Mobspin: Get A Little Help From Your Friends Without Seeming Needy

For years, people have been turning to the web to ask perfect strangers for advice. But while largely anoymized services like Yahoo Answers have proven to be hugely popular, there’s something to be said for getting advice from people you actually know. Last month we wrote about Aardvark, a social search engine in private beta built by The Mechanical Zoo that distributes your searches across your social graph for quick, highly accurate results that are likely more credible than what you’d get from Yahoo Answers or a normal search engine. Today sees the public launch of another social advice site called Mobspin that is also leveraging the social graph, though in a slightly different manner.

Mobspin CEO Roy Goldman says that while Aardvark is a good service for questions that need near-immediate answers, many questions aren’t that urgent, which is why Mobspin is taking a more passive approach.

To use the site, you first submit a question that you’d like your friends’ help with. But rather than sending out an immediate alert to your friends letting them know that you’d like some help, the site instead sends them sporadic Email digests at intervals they’ve set. Goldman says that friends are generally eager to help anyway, and don’t need to be hit over the head with obnoxious and frequent requests. To help build up your friends list, the site has deep support for Facebook, allowing you to import your friends list as well as syndicate your questions to Facebook News Feeds.

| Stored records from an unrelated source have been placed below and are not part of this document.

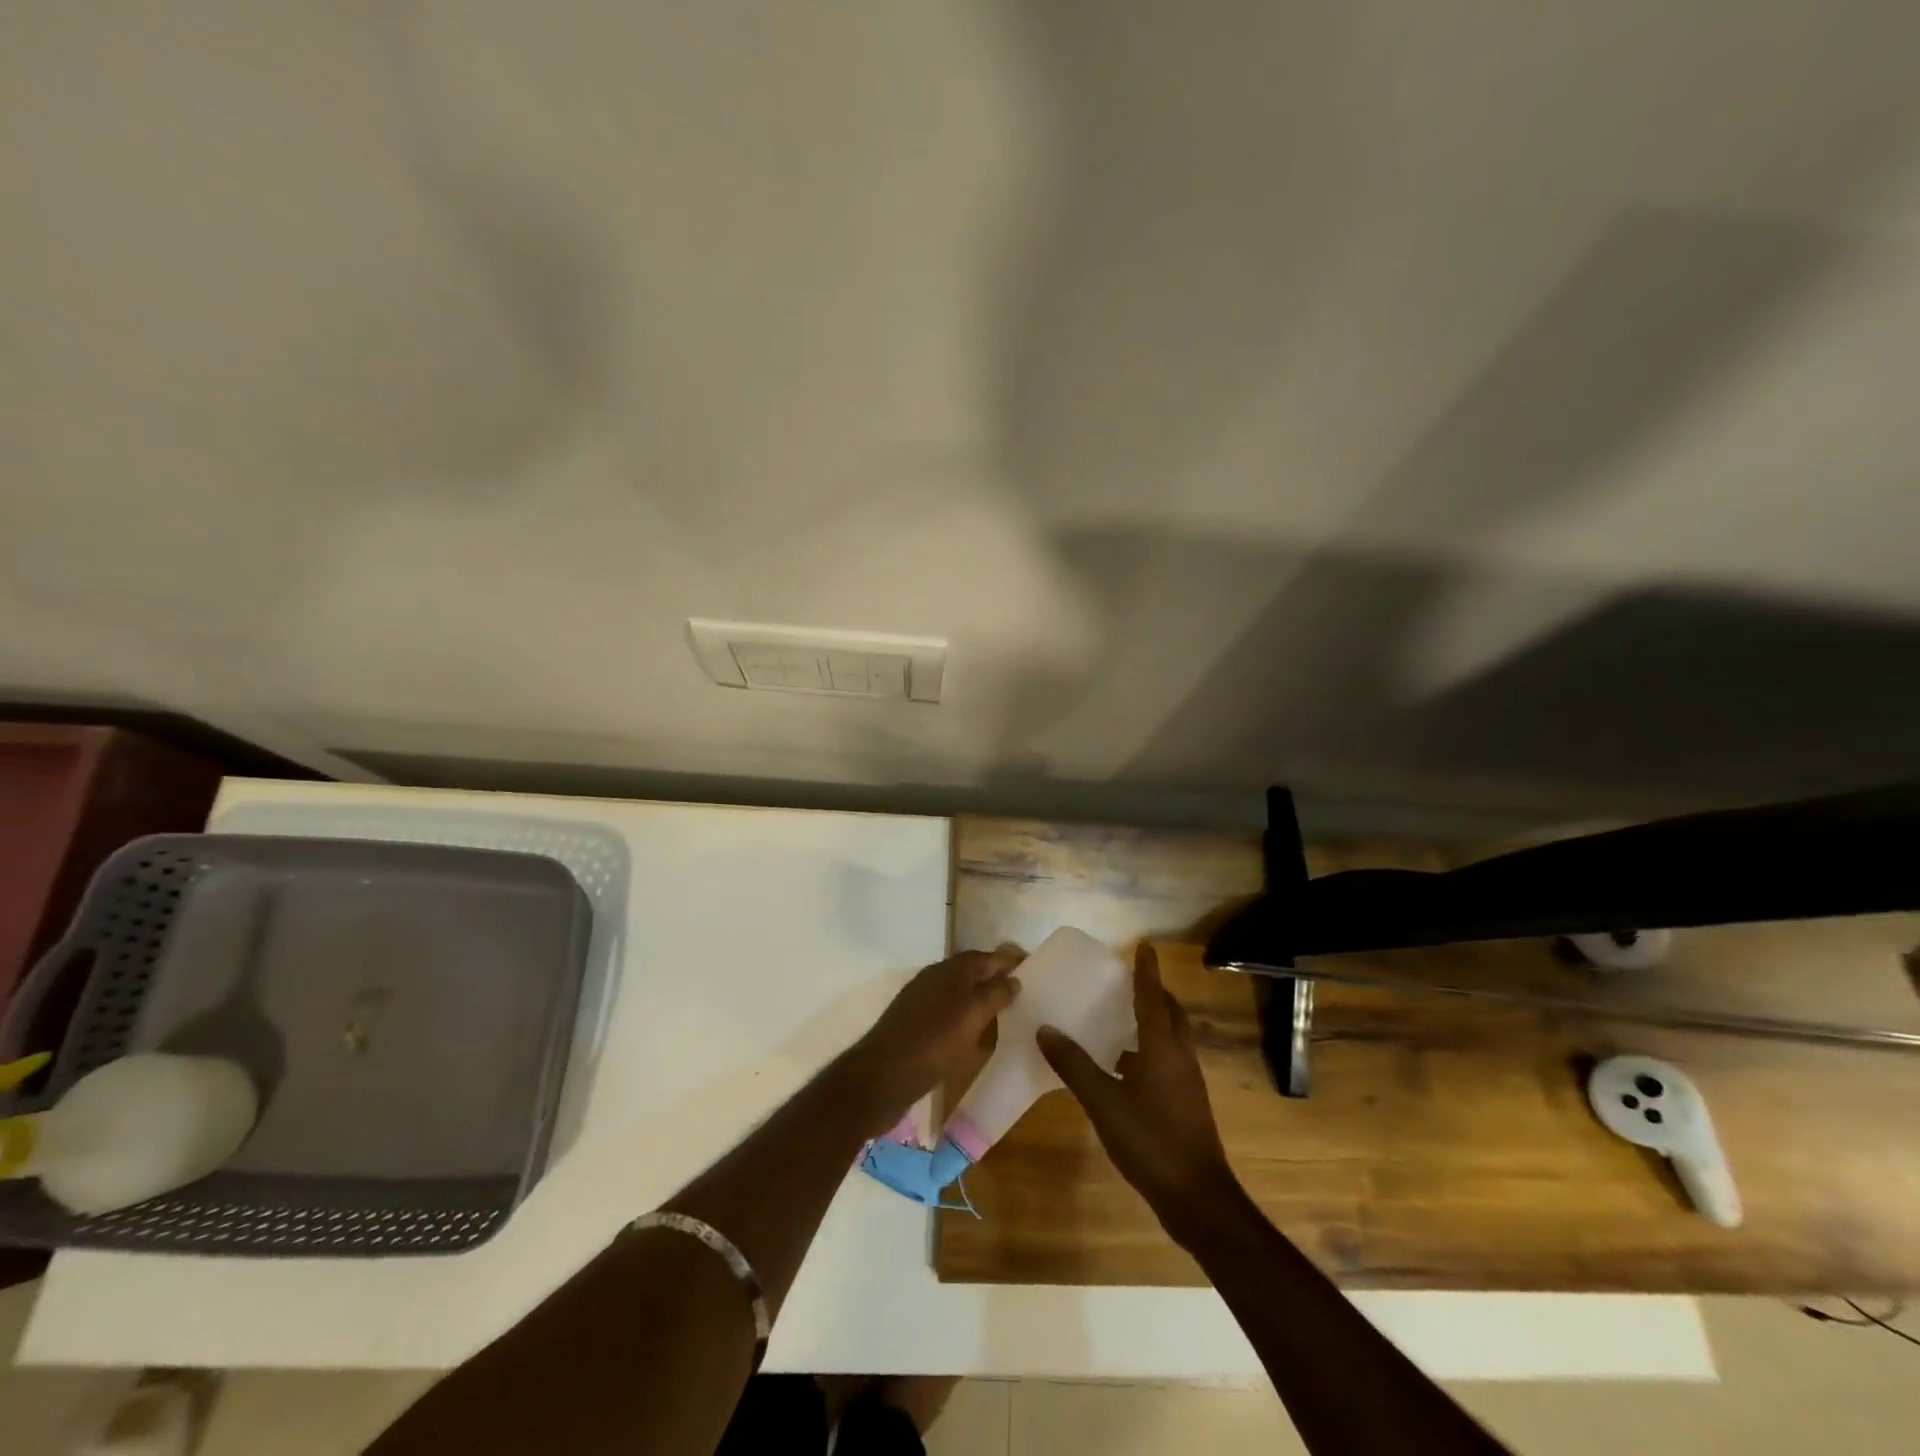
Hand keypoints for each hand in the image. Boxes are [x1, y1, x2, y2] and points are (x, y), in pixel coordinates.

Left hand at [848, 947, 1023, 1133]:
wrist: (881, 1077)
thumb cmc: (933, 1042)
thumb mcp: (972, 1015)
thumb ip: (995, 993)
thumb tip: (1013, 979)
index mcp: (951, 970)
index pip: (988, 956)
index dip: (1011, 961)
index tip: (1036, 968)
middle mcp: (936, 979)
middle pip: (974, 974)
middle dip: (999, 981)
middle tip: (1028, 996)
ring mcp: (923, 1003)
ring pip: (962, 996)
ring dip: (984, 1004)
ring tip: (1010, 1018)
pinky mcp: (916, 1028)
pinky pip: (951, 1018)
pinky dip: (968, 1023)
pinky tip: (978, 1040)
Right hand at [1038, 943, 1239, 1237]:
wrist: (1197, 1197)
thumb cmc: (1151, 1141)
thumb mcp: (1104, 1102)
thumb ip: (1074, 1066)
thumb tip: (1045, 1029)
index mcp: (1162, 1047)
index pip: (1153, 996)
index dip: (1146, 970)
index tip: (1144, 945)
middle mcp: (1180, 1056)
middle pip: (1170, 1013)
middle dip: (1154, 993)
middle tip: (1128, 981)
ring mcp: (1187, 1081)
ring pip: (1172, 1038)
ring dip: (1153, 1022)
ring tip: (1121, 1018)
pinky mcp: (1187, 1102)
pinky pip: (1168, 1060)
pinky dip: (1150, 1050)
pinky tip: (1125, 1066)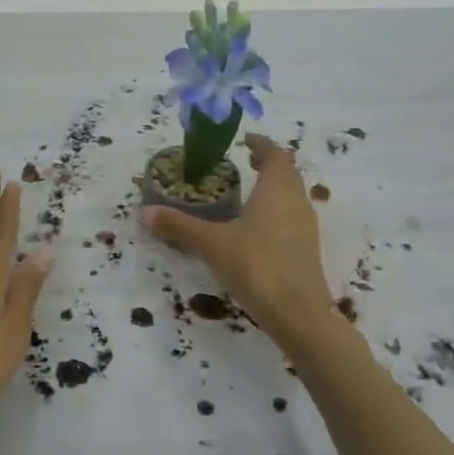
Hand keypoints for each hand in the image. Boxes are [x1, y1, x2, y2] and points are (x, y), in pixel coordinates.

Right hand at [142, 134, 339, 343]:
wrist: (299, 314)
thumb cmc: (256, 265)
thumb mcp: (212, 244)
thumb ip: (180, 226)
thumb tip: (146, 212)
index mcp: (277, 189)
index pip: (274, 154)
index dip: (260, 144)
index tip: (245, 140)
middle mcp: (297, 201)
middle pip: (287, 173)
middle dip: (268, 164)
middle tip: (244, 163)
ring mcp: (306, 227)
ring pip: (292, 196)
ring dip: (274, 189)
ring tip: (248, 193)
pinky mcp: (307, 250)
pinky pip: (292, 218)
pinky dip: (276, 212)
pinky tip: (257, 229)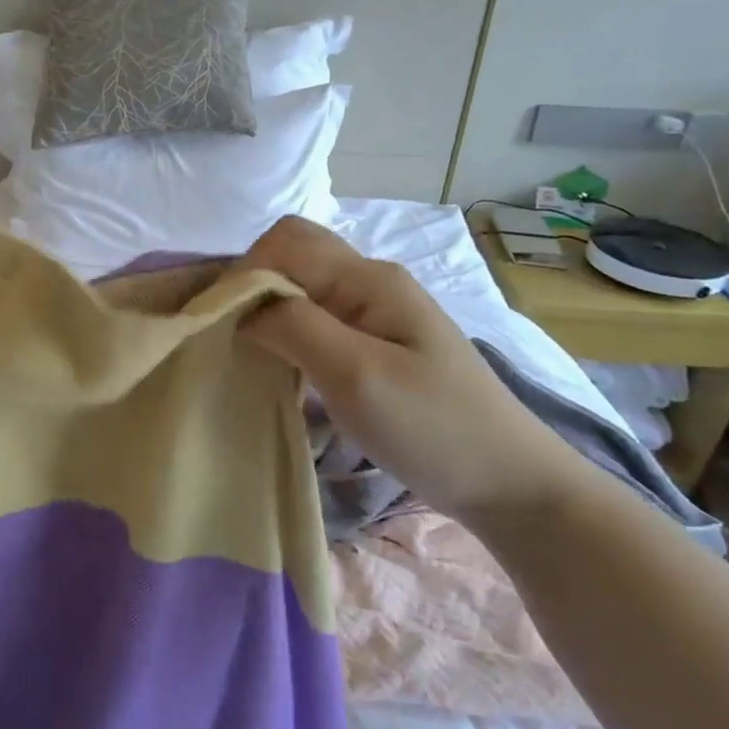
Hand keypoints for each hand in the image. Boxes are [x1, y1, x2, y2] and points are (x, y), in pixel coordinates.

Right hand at [240, 215, 592, 523]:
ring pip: (302, 284)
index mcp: (368, 279)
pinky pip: (316, 315)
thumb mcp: (356, 375)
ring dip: (267, 306)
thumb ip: (294, 326)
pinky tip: (280, 363)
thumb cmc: (433, 428)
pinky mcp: (376, 341)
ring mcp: (376, 311)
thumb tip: (242, 305)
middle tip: (229, 334)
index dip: (243, 274)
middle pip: (292, 253)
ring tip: (245, 350)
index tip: (219, 324)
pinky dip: (286, 328)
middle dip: (251, 283)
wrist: (509, 484)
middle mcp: (370, 281)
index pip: (284, 244)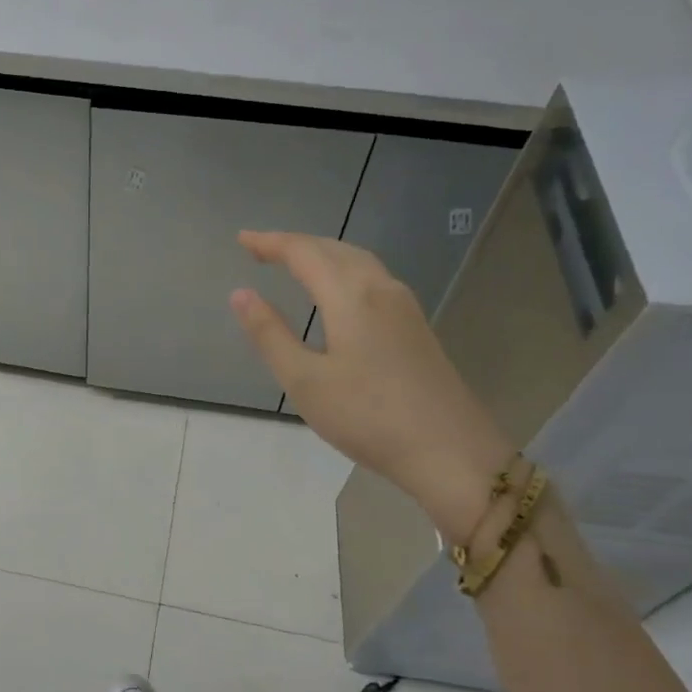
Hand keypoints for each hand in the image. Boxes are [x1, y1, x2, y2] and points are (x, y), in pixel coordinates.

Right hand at [229, 231, 512, 537]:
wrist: (450, 451)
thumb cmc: (367, 417)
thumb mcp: (304, 381)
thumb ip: (270, 334)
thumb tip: (240, 293)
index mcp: (350, 297)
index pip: (304, 253)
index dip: (270, 243)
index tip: (242, 239)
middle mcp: (380, 289)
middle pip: (334, 249)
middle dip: (296, 244)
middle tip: (261, 249)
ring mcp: (404, 307)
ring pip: (358, 261)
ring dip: (323, 253)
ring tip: (295, 262)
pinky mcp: (416, 327)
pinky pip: (373, 278)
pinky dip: (344, 270)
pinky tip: (339, 291)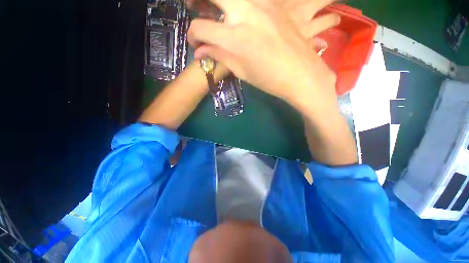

You can also get an overview of the questions you’ve been asked at the Mobspin homepage, which allows users to filter questions by the people who have asked them (you can choose to view questions only from your friends, friends of friends, and so on). The site is also looking to serve as a repository for questions and answers – all submissions will be searchable by keyword, but will be stripped of any identifiable personal data. You can also leave reviews on the site, which are also included in the index.

Mobspin’s biggest obstacle will lie in obtaining critical mass – there isn’t much point in searching the database or submitting a question if you can never find a relevant answer. But it’s a quick way to ask your friends questions, and, unlike Aardvark, it’s publicly available. The site will be going up against a few other similar services, including Ruba, GigPark, and Yotify, which we covered here.